**INSTRUCTIONS FOR THE TASK:** Copy the line containing "thumb cmc: (1269, 1014)", then all lines after it up to and including the final line of the material, exactly and without additions.

**DATA TO PROCESS:**
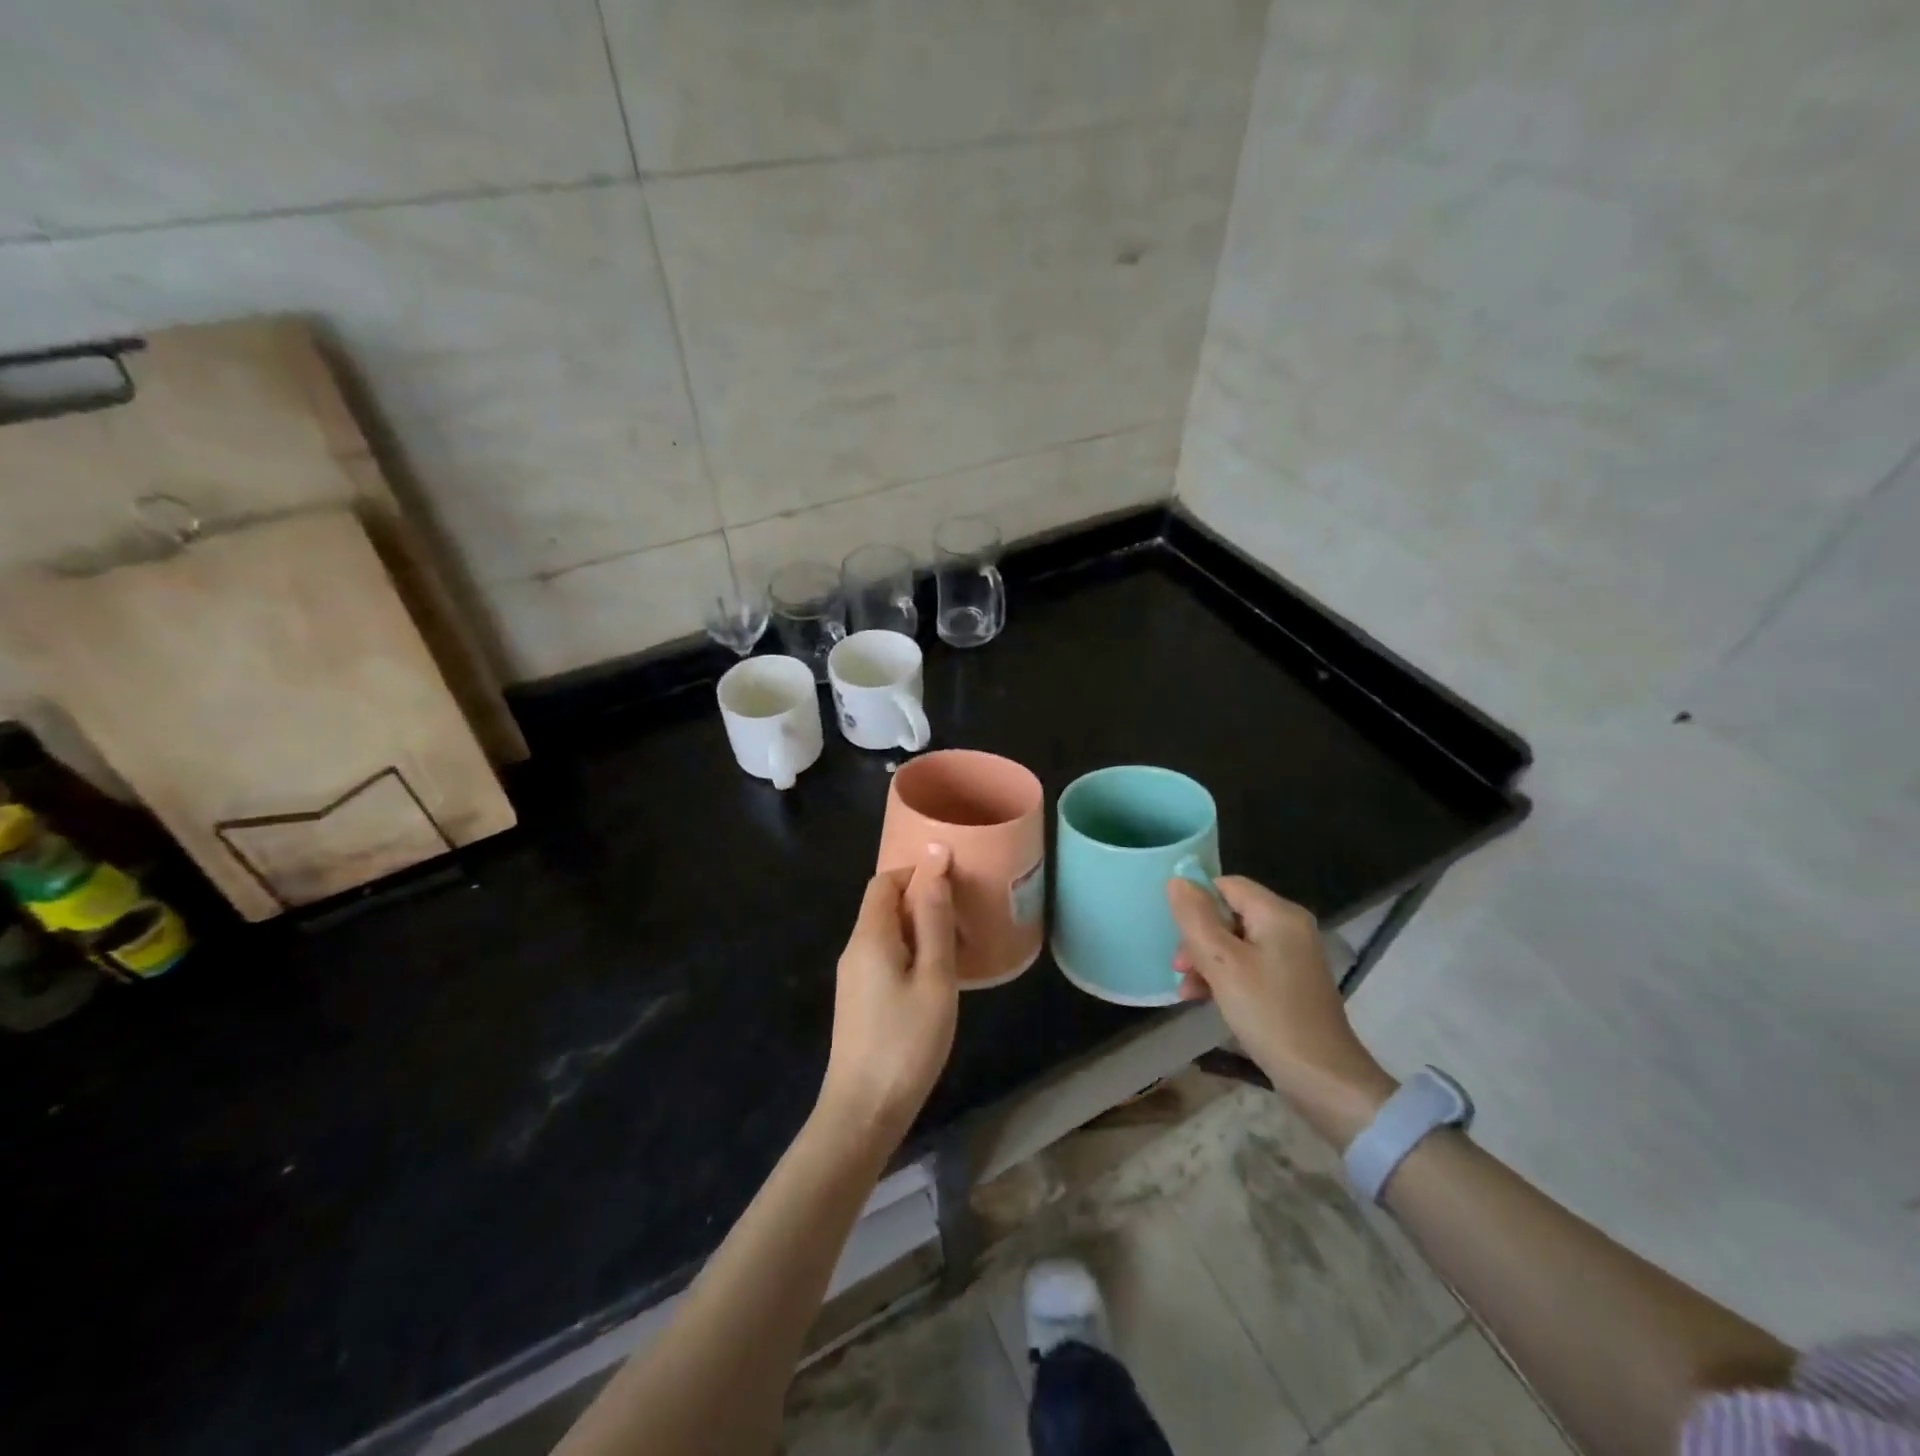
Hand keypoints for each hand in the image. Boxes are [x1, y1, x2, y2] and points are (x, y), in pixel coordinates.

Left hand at [818, 845, 958, 1148]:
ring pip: (887, 933)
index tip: (955, 886)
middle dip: (924, 903)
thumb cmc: (906, 1041)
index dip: (918, 872)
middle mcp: (855, 948)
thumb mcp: (934, 977)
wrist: (863, 1111)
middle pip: (885, 904)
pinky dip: (912, 954)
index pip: (885, 880)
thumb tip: (935, 860)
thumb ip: (935, 918)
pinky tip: (938, 980)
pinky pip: (885, 957)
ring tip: (958, 952)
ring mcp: (853, 976)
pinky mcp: (859, 999)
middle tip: (964, 924)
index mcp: (870, 935)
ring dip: (921, 931)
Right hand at [1168, 875, 1396, 1144]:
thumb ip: (1196, 918)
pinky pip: (1249, 965)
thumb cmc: (1269, 1014)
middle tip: (1180, 969)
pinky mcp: (1291, 982)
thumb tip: (1177, 880)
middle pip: (1229, 914)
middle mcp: (1290, 927)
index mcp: (1278, 913)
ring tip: (1188, 992)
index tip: (1178, 936)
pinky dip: (1226, 977)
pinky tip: (1206, 999)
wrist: (1322, 1078)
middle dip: (1199, 939)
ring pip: (1235, 942)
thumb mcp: (1222, 964)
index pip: (1226, 885)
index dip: (1197, 904)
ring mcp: (1293, 956)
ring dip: (1207, 962)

**ANSWER SPACE:**
thumb cmc: (1269, 1014)
middle tip: (1180, 969)
pinky mcp: (1291, 982)
thumb tip: (1177, 880)
middle pip: (1229, 914)
middle mcp: (1290, 927)
index mcp: (1278, 913)
ring tip: (1188, 992)
index tip: (1178, 936)
pinky dip: (1226, 977)
pinky tip: (1206, 999)
wrist: (1322, 1078)
middle dip: (1199, 939)
ring pip: (1235, 942)
thumb mcp: (1222, 964)
index pip: (1226, 885)
index dip: (1197, 904)
ring mcp: (1293, 956)
ring dip: (1207, 962)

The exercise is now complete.